Ireland’s most controversial insurer has been brought to a standstill, as brokers and insurers alike say ‘we told you so’. But what will this mean for the market?

Brokers were in talks with clients and insurers this week following the revelation that Quinn Insurance has gone into provisional administration and is banned from writing new business in the UK.

Rival insurers immediately started talking to brokers that had placed business with Quinn, which had sizeable books in indemnity, construction and fleet, in addition to its direct motor arm, Quinn Direct.

Aviva corporate partnerships director Janice Deakin said: “My teams will be out there talking to the brokers – we want to see how we can help brokers and their clients.”

Brokers with large Quinn accounts are believed to include Kerry London and Giles, suggested to be in the region of £5m and £8m respectively – though both brokers were unavailable for comment.

Brokers that had steered clear of Quinn because of its shaky reputation also saw the development as an opportunity. Towergate is openly targeting clients of brokers that had placed business with Quinn. Chief executive Andy Homer said: “We have never supported Quinn. Good brokers will now be calling on their competitors, asking if they need help.”

Bluefin chief executive Stuart Reid said: “Two years ago, we took the decision to wind down the account because we were concerned about their stability and the way they did things. Although there may be minor exceptions, we should have absolutely no business at all with Quinn.”

Lockton Risk Solutions’ executive chairman, Neil Nimmo, said: “Lockton is already in negotiations with a few high-quality insurers to find alternative solutions for those firms that have been caught up in this financial crisis.”

Quinn was a particularly big player in solicitors’ professional indemnity. Last year, it wrote £23.7m worth of business, roughly around 10% of the market, making it the fifth-largest insurer in that space.

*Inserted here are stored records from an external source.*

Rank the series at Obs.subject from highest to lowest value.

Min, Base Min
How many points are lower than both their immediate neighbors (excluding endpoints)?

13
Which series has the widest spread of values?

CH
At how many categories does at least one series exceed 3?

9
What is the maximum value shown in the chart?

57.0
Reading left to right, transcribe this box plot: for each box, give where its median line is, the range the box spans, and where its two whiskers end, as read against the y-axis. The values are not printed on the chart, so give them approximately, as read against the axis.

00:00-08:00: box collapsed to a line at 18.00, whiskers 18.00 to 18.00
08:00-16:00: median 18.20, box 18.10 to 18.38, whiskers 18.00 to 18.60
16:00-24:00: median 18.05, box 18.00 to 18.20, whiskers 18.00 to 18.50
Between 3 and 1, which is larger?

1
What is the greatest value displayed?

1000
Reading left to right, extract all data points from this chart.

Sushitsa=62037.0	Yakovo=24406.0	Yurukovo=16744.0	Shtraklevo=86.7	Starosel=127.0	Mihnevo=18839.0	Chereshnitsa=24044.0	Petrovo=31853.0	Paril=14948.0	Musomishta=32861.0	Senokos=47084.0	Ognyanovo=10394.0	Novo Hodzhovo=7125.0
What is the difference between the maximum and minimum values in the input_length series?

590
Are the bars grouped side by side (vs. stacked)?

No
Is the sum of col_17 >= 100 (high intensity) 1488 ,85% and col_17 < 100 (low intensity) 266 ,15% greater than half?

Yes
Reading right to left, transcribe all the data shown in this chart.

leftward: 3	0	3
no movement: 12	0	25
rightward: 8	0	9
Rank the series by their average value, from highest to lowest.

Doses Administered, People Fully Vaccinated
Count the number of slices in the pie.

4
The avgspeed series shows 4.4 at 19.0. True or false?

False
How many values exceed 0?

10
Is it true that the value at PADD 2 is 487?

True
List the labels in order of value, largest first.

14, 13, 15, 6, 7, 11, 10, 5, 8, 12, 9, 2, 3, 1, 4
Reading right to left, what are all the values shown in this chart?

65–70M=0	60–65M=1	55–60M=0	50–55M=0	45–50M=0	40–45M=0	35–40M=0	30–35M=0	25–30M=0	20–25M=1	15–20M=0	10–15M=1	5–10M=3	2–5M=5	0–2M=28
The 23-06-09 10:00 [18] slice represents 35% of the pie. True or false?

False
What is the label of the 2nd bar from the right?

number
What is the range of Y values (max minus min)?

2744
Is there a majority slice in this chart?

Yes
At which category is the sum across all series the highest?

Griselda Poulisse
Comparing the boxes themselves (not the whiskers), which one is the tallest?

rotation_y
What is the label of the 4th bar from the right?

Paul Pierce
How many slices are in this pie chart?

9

Brokers handing Quinn professional indemnity insurance for their solicitor clients will not need to rebroke the policies.

The Solicitors Regulation Authority currently has faith that Quinn will continue to pay out on claims until October, when the renewals begin. There had been fears that the SRA would ask brokers to remarket the policies because of Quinn’s insolvency. A spokesman said the situation could change depending on updated information. “The

SRA understands that existing policyholders of Quinn in the UK will continue to be covered, and that customers of the firm can continue to make claims in the normal way. We are seeking confirmation of this.

“In the meantime, we are advising firms to take no action at present. We will contact all policyholders direct if the situation changes, and we will put information on our website.”

There is widespread optimism that the news would push up prices.

One broker who worked with the insurer said: “Like a lot of brokers, we have been issuing warning letters about [Quinn] to new business and renewals, saying ‘on your own head be it – but if you really want it cheap then take your chances’.

“Looking slightly more long term, with that cheap market closed, will it allow insurers to increase rates? Liability and fleet are the main two where Quinn has been historically cheap. Trades like contractors such as scaffolders and roofers, we might be able to get premiums up.”

Quinn: what now?

Quinn Insurance remained tight-lipped this week, issuing only a brief statement in which it attempted to reassure brokers and policyholders. It said the Irish financial regulator’s action was the result of “a perceived depreciation of underlying assets”.

In fact, the Irish regulator said that the insurer would continue to operate in its home company – but crucially, under new management. In a statement, it said: “The financial regulator has an onsite presence in the firm to oversee its actions and to work with the new management.” It has, however, banned Quinn from writing new business in the UK – because it was losing money in the country.